**Aim of the exercise:**
In full and word for word, give the records again.

Start of Data to examine

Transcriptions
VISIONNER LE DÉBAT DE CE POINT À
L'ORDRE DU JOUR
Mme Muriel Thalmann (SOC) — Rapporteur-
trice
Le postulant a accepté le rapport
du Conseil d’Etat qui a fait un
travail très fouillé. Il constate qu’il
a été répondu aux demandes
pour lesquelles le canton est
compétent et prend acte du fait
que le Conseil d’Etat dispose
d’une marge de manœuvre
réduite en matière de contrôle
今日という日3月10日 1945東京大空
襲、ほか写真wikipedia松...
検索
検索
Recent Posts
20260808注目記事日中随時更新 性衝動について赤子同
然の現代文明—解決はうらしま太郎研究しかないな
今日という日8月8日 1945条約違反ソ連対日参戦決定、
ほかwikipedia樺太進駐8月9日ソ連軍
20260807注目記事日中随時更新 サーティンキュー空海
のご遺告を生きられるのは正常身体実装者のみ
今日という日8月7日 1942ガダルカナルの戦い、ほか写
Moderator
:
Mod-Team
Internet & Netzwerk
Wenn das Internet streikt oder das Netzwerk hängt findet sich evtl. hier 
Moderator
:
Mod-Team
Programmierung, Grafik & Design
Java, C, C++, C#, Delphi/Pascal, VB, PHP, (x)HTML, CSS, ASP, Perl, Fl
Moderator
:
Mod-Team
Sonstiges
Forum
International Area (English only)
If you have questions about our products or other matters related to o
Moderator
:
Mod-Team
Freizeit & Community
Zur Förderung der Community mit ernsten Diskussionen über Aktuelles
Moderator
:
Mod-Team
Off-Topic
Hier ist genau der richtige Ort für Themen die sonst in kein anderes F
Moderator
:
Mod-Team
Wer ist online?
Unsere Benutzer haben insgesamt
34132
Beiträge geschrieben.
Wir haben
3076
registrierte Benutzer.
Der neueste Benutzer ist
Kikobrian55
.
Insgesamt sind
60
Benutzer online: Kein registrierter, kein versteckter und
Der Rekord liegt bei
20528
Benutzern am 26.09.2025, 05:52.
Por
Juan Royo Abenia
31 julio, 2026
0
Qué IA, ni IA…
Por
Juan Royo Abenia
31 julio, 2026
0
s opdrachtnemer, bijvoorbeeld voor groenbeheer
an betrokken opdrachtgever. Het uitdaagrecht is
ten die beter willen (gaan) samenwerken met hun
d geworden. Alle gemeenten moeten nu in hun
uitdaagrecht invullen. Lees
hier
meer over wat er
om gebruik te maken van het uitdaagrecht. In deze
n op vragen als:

End of Data to examine

**Reply to the exercise:**
Transcriptions
VISIONNER LE DÉBAT DE CE POINT À
L'ORDRE DU JOUR
Mme Muriel Thalmann (SOC) — Rapporteur-
trice
Le postulant a accepté le rapport
du Conseil d’Etat qui a fait un
travail très fouillé. Il constate qu’il
a été répondu aux demandes
pour lesquelles le canton est
compétent et prend acte du fait
que le Conseil d’Etat dispose
d’une marge de manœuvre
réduite en matière de contrôle
今日という日3月10日 1945東京大空
襲、ほか写真wikipedia松...
検索
検索
Recent Posts
20260808注目記事日中随時更新 性衝動について赤子同
然の現代文明—解決はうらしま太郎研究しかないな
今日という日8月8日 1945条約違反ソ連対日参戦決定、
ほかwikipedia樺太進駐8月9日ソ連軍
20260807注目記事日中随時更新 サーティンキュー空海
のご遺告を生きられるのは正常身体実装者のみ
今日という日8月7日 1942ガダルカナルの戦い、ほか写
Moderator
:
Mod-Team
Internet & Netzwerk
Wenn das Internet streikt oder das Netzwerk hängt findet sich evtl. hier 
Moderator
:
Mod-Team
Programmierung, Grafik & Design
Java, C, C++, C#, Delphi/Pascal, VB, PHP, (x)HTML, CSS, ASP, Perl, Fl
Moderator
:
Mod-Team
Sonstiges
Forum
International Area (English only)
If you have questions about our products or other matters related to o
Moderator
:
Mod-Team
Freizeit & Community
Zur Förderung der Community mit ernsten Diskussionen über Aktuelles
Moderator
:
Mod-Team
Off-Topic
Hier ist genau der richtige Ort für Themen die sonst in kein anderes F
Moderator
:
Mod-Team
Wer ist online?
Unsere Benutzer haben insgesamt
34132
Beiträge geschrieben.
Wir haben
3076
registrierte Benutzer.
Der neueste Benutzer ist
Kikobrian55
.
Insgesamt sind
60
Benutzer online: Kein registrierter, kein versteckter und
Der Rekord liegt bei
20528
Benutzern am 26.09.2025, 05:52.
Por
Juan Royo Abenia
31 julio, 2026
0
Qué IA, ni IA…
Por
Juan Royo Abenia
31 julio, 2026
0
s opdrachtnemer, bijvoorbeeld voor groenbeheer
an betrokken opdrachtgever. Het uitdaagrecht is
ten die beter willen (gaan) samenwerken met hun
d geworden. Alle gemeenten moeten nu in hun
uitdaagrecht invullen. Lees
hier
meer over wat er
om gebruik te maken van het uitdaagrecht. In deze
n op vragen als:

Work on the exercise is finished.